_WHAT THE EXERCISE ASKS:_ Please reproduce the records word for word, from the first line up to and including the line with "genus: Plantago", and stop there.

Data entries:
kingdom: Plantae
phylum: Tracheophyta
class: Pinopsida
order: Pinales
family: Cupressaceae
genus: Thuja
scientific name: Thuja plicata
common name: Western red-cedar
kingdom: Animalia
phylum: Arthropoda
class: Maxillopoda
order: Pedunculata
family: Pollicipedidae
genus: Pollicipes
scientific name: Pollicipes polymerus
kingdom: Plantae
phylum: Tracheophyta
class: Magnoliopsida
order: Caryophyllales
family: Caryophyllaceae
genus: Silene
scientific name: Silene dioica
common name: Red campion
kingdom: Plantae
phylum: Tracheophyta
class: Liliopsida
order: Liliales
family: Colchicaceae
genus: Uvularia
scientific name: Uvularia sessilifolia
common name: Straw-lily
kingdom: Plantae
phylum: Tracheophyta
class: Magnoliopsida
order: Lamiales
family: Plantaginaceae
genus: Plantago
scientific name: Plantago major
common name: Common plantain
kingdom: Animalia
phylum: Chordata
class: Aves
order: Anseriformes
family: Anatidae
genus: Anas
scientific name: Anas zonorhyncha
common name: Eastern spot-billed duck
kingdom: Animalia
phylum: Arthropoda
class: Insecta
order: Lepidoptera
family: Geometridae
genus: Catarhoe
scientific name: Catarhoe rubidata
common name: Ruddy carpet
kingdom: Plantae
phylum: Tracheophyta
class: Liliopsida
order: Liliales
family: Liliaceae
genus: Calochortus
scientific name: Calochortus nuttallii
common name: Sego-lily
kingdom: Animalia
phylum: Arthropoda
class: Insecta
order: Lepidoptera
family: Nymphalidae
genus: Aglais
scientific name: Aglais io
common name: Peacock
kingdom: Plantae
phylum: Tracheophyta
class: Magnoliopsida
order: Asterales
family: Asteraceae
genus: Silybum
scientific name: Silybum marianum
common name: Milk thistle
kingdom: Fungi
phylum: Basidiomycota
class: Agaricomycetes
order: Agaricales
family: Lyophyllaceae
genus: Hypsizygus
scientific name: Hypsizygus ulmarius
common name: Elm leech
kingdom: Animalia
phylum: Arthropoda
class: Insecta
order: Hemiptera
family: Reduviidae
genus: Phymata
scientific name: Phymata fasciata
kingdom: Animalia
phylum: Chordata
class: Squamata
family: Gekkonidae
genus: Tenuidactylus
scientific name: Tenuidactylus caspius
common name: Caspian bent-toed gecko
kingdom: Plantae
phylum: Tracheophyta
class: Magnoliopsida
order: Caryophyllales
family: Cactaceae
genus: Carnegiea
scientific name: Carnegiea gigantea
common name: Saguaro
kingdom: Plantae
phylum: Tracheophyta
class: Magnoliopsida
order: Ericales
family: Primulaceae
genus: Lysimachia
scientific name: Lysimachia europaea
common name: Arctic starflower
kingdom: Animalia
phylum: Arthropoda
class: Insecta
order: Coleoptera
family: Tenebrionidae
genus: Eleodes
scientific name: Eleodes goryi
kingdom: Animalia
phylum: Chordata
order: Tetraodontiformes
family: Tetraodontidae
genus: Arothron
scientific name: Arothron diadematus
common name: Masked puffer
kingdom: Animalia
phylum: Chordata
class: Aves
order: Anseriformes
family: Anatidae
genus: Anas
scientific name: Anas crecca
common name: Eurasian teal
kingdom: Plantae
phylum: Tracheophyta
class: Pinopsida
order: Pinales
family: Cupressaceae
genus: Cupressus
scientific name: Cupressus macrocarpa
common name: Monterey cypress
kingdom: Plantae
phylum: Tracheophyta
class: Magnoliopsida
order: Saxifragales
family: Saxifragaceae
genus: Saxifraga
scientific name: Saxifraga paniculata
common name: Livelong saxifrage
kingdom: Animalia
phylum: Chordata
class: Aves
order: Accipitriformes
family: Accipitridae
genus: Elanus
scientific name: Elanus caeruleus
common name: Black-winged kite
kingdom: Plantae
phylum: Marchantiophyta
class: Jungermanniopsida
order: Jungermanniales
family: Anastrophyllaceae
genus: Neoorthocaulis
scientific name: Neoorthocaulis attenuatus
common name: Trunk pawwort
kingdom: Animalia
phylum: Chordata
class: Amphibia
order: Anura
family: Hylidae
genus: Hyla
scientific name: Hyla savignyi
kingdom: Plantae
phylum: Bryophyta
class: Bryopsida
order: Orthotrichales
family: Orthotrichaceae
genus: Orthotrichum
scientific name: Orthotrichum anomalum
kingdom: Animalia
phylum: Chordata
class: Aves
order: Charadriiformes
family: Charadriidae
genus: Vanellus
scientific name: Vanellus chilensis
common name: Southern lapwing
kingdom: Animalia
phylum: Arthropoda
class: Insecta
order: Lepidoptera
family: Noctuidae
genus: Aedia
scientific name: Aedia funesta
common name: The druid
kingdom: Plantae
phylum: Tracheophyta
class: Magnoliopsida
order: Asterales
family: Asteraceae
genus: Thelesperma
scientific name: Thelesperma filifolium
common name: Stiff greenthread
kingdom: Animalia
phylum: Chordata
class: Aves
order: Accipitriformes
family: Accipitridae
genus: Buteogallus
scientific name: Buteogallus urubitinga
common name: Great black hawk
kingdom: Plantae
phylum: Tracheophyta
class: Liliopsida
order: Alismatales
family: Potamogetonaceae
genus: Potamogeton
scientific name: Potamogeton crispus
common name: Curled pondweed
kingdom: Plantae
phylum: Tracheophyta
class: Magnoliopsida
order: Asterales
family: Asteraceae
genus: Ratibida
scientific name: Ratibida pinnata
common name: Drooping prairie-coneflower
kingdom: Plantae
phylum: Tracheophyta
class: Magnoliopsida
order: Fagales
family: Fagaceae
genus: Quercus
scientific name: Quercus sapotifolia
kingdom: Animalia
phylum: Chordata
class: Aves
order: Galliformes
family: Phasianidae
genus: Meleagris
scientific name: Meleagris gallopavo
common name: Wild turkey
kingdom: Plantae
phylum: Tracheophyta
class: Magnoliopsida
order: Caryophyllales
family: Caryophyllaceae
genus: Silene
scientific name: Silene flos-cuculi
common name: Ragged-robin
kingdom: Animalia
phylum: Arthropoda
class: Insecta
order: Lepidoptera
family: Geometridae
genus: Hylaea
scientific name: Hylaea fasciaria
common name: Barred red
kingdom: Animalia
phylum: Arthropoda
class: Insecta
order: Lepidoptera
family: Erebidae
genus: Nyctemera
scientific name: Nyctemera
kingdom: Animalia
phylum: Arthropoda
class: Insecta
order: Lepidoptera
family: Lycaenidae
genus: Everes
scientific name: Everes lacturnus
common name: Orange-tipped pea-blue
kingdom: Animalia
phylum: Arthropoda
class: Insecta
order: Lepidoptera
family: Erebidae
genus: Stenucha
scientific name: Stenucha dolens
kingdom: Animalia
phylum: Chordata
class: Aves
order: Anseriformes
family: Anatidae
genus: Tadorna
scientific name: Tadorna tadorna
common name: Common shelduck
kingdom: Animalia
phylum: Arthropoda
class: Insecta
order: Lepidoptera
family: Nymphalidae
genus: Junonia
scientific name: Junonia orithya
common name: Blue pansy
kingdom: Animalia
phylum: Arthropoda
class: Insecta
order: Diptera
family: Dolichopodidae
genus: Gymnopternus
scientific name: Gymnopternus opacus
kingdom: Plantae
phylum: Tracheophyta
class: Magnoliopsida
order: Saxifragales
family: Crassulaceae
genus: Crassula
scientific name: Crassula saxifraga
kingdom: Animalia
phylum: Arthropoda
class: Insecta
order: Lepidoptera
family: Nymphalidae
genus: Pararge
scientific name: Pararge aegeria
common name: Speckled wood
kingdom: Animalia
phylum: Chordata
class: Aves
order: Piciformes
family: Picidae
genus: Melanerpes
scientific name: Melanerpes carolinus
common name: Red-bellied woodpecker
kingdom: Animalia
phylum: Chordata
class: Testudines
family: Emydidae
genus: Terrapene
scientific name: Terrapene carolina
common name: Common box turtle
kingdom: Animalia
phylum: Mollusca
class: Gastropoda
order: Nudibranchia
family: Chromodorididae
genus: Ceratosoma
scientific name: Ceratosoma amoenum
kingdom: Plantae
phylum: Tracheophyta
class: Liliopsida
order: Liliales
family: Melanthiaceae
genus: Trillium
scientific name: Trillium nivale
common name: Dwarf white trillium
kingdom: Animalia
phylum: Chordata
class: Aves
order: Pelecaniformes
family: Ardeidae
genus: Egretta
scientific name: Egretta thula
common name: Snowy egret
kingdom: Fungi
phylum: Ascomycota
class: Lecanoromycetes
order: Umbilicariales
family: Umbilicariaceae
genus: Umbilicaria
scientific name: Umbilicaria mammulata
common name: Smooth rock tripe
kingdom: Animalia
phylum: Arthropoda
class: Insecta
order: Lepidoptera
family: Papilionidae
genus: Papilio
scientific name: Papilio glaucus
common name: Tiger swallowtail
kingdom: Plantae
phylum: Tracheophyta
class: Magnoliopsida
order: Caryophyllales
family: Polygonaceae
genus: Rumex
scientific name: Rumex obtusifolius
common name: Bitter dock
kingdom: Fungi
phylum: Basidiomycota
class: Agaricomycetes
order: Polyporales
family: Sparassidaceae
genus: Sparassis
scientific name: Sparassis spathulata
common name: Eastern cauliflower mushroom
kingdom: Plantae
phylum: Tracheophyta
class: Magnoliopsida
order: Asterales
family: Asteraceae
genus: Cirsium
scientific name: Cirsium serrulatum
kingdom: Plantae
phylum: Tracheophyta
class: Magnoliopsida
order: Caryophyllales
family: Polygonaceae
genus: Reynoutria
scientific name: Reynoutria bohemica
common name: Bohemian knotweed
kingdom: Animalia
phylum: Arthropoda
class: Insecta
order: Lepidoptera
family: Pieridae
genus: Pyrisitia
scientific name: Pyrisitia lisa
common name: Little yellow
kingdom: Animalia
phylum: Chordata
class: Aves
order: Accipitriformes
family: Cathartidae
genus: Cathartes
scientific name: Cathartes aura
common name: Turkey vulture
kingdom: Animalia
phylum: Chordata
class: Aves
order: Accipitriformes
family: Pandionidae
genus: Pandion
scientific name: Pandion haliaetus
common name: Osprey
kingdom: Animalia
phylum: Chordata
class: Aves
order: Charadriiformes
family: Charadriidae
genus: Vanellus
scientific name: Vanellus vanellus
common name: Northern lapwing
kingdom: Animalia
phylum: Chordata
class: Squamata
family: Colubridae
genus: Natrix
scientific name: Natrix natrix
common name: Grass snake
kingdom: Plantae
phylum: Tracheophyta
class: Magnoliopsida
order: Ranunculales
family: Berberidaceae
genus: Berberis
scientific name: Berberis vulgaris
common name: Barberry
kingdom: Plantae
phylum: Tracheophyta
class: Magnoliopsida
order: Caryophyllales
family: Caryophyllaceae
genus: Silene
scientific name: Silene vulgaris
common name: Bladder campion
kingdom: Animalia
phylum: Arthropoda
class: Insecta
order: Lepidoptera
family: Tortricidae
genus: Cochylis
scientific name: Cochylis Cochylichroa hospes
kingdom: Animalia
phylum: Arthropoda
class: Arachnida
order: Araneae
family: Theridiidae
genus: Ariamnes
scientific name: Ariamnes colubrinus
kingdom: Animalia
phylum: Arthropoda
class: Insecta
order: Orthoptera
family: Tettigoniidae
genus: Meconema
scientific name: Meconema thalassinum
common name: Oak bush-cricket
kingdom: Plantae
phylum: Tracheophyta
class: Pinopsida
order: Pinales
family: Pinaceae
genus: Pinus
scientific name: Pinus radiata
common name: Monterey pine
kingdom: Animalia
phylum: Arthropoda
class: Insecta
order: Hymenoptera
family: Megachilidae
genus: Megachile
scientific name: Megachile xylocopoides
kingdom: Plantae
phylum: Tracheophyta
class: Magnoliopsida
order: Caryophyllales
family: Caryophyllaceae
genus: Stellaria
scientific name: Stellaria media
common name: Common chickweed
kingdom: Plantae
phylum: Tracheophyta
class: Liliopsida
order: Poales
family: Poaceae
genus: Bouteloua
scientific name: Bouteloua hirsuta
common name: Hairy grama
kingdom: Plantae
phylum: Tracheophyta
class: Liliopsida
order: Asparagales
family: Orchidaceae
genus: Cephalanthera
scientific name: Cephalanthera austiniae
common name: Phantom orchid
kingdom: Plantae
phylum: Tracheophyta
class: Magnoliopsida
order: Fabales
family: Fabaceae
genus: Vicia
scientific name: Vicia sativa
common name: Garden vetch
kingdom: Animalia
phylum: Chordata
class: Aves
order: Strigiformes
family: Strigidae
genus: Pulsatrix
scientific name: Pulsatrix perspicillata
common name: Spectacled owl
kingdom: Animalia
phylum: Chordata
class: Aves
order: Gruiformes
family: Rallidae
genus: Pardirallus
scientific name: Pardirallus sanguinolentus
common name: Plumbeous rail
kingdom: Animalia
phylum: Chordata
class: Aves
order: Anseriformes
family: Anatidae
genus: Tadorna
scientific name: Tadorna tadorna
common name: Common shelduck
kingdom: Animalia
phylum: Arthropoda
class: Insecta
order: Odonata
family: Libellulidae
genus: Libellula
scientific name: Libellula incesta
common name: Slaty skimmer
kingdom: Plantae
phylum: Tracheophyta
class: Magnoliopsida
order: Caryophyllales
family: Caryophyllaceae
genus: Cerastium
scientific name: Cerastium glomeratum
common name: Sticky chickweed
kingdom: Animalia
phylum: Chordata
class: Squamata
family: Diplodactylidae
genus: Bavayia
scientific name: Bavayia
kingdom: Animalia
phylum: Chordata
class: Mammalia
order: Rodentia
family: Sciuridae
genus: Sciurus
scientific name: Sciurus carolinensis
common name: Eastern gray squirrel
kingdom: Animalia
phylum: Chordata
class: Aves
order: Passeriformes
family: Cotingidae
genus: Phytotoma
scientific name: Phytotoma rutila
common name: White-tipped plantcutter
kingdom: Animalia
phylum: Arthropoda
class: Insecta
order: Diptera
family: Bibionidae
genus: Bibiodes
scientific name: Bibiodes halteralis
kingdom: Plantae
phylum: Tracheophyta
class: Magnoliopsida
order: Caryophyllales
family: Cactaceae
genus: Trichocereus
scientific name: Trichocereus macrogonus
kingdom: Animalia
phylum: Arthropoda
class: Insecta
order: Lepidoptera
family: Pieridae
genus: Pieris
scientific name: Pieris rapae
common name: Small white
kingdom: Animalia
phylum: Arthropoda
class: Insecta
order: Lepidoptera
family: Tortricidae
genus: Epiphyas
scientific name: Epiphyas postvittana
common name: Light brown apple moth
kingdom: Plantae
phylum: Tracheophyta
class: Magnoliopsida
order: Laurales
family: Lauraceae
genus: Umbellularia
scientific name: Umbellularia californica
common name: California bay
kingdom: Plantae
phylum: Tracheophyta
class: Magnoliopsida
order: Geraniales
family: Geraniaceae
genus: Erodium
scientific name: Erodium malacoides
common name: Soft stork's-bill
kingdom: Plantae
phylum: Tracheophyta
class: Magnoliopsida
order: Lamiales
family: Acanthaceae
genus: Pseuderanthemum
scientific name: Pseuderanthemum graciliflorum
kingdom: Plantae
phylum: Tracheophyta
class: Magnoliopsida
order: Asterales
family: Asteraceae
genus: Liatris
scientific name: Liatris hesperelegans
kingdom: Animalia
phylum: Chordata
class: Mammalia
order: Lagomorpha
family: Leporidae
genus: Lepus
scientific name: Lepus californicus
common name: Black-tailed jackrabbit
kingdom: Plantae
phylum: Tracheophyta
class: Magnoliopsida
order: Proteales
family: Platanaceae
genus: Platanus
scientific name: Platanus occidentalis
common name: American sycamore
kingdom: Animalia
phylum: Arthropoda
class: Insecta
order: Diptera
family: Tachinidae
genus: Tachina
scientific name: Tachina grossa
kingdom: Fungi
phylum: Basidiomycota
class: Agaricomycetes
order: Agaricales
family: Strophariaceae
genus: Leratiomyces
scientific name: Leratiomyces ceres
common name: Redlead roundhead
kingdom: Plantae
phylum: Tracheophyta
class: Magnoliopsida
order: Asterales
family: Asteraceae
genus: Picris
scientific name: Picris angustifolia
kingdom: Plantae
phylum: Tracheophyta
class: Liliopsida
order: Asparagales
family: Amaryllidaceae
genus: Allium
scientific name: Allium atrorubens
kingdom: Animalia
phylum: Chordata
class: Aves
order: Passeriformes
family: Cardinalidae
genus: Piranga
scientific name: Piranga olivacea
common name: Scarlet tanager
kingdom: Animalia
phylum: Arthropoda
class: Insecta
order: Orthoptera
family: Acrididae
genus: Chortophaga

_COMPLETE ANSWER:_
kingdom: Plantae
phylum: Tracheophyta
class: Pinopsida
order: Pinales
family: Cupressaceae
genus: Thuja
scientific name: Thuja plicata
common name: Western red-cedar
kingdom: Animalia
phylum: Arthropoda
class: Maxillopoda
order: Pedunculata
family: Pollicipedidae
genus: Pollicipes
scientific name: Pollicipes polymerus
kingdom: Plantae
phylum: Tracheophyta
class: Magnoliopsida
order: Caryophyllales
family: Caryophyllaceae
genus: Silene
scientific name: Silene dioica
common name: Red campion
kingdom: Plantae
phylum: Tracheophyta
class: Liliopsida
order: Liliales
family: Colchicaceae
genus: Uvularia
scientific name: Uvularia sessilifolia
common name: Straw-lily
kingdom: Plantae
phylum: Tracheophyta
class: Magnoliopsida
order: Lamiales
family: Plantaginaceae
genus: Plantago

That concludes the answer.